• Problem requirements:
Copy out, unchanged, the lines of the data from the one containing "снизить давление на" through the one containing "Также двухвинтовые насосы", including both of those lines.

• Stored data:
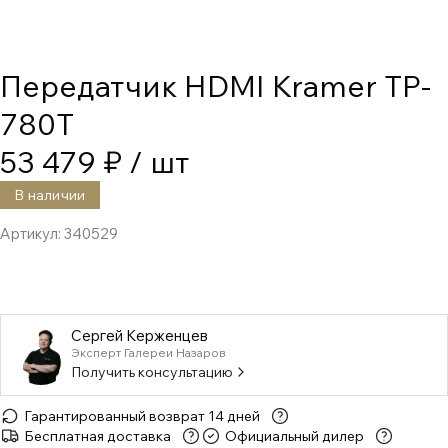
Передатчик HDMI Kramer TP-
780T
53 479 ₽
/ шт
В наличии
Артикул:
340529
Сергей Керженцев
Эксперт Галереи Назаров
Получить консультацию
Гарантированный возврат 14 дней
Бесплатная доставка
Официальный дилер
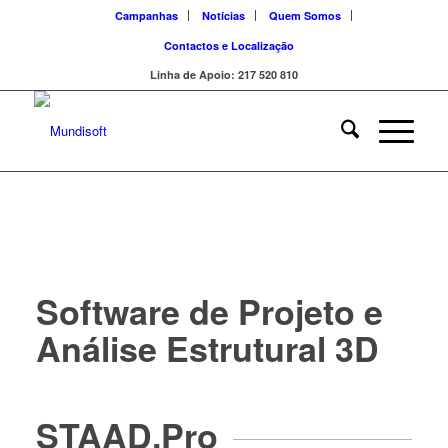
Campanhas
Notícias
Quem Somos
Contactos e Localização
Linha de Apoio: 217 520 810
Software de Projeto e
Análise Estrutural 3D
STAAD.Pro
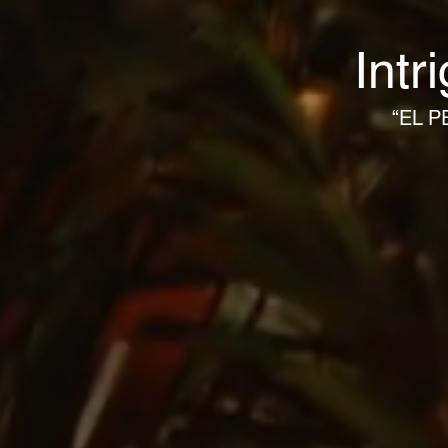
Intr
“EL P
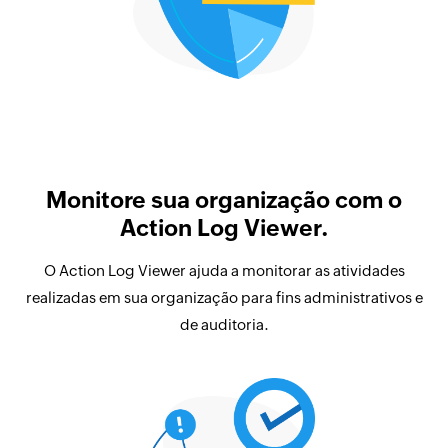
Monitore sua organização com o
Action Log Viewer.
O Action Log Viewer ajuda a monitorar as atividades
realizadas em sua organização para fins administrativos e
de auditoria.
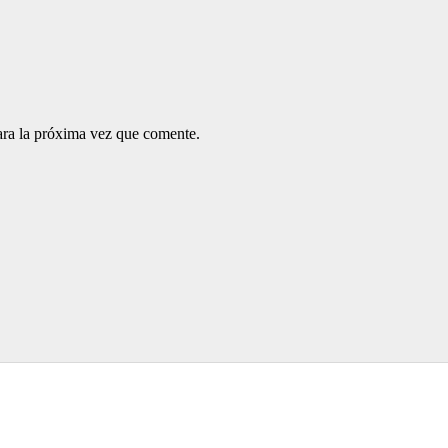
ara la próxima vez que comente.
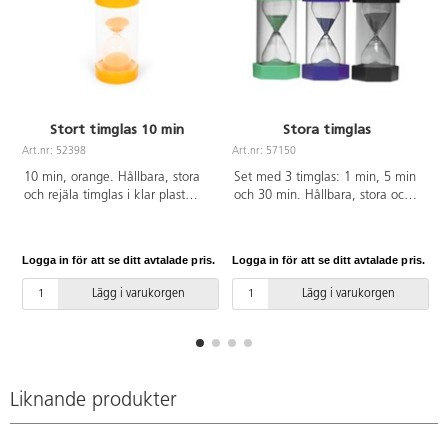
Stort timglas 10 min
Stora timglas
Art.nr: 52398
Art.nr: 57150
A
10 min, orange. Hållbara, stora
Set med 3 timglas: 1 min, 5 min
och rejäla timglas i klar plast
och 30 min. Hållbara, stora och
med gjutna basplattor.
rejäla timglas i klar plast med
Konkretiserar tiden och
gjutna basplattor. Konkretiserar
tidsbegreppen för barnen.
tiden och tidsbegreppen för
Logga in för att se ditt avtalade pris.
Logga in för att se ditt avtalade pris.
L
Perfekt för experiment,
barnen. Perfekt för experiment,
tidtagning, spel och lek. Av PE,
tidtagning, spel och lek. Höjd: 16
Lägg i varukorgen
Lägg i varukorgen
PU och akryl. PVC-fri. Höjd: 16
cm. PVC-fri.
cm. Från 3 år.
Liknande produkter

---

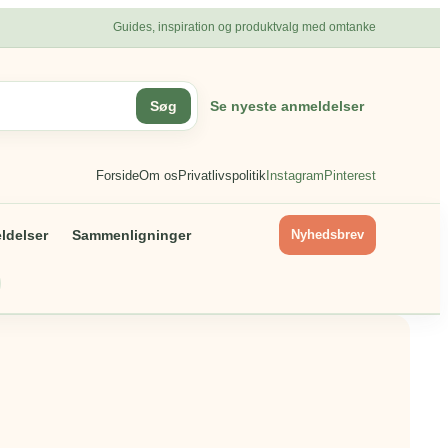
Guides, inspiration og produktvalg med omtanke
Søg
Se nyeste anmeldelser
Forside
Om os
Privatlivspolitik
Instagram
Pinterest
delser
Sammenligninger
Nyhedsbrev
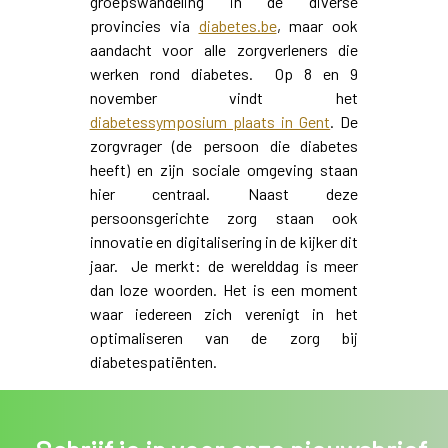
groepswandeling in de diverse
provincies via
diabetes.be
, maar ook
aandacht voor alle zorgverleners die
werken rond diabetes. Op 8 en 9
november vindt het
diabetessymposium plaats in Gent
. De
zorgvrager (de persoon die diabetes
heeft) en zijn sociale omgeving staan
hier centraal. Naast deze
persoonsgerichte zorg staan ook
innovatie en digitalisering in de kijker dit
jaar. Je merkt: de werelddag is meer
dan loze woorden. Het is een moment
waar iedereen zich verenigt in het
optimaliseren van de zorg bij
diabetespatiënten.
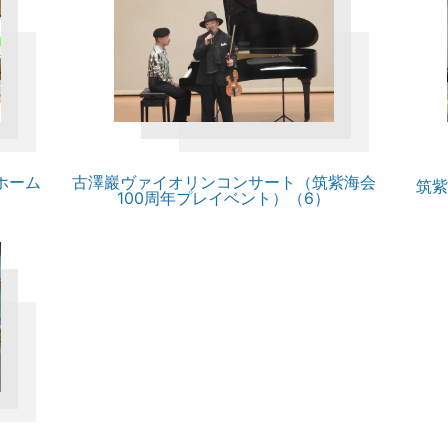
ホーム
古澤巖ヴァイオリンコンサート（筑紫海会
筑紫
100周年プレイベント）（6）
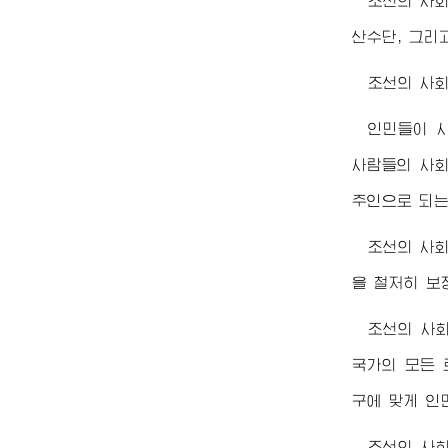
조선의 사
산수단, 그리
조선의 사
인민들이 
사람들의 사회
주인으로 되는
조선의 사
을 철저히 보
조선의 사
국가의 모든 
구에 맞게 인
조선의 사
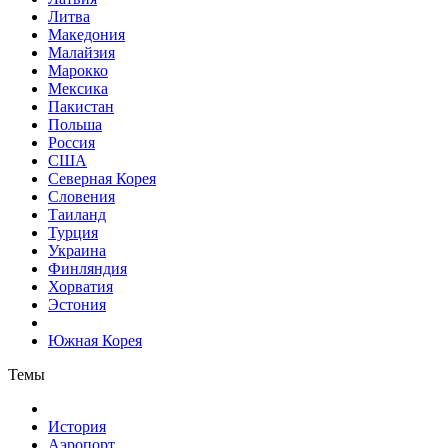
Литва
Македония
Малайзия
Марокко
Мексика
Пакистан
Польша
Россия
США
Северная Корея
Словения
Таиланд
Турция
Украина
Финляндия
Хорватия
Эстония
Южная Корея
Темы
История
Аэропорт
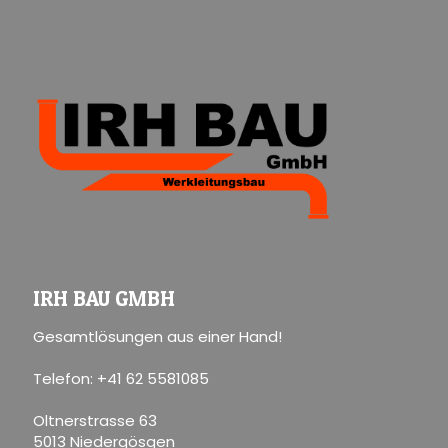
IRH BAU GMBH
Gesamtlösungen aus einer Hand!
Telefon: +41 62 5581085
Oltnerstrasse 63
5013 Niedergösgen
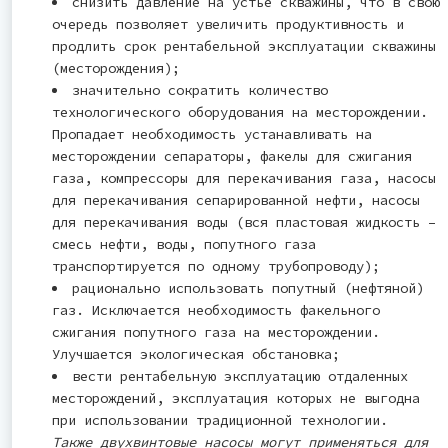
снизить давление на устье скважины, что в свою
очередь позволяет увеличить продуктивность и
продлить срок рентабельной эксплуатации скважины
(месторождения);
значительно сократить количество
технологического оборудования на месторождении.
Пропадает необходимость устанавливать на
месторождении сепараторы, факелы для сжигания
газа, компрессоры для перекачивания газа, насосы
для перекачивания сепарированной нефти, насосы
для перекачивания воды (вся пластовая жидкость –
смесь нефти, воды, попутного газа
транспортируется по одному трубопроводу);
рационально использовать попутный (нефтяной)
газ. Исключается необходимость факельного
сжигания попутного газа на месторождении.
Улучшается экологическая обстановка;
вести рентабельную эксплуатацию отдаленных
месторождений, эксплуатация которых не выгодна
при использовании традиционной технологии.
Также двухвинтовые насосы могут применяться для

• Task result:
снизить давление на устье скважины, что в свою
очередь позволяет увеличить продуктивность и
продлить срок рентабельной эксплуатации скважины
(месторождения);
значительно сократить количество
технологического оборудования на месторождении.
Пропадает необходимость устанавливать на
месторождении сепараторы, факелы для сжигания
газа, компрессоры для перекачивания газа, насосы
для перекачивания сепарированной нефти, насосы
для перекачивания воды (вся пластовая жидкость –
смесь нефти, воды, попутного газа
транспортируется по одному трубопроводу);
рационально использовать попутный (нефтяной)
газ. Исключается необходимость факельного
сжигания попутного газа на месторождении.
Улучшается экологическая обстановка;
вести рентабельную эксплуатацию отдаленных
месторождений, эксплуатация которых не выгодна
при использовании традиционной технологии.
Также двухвинтовые насосы могут применяться для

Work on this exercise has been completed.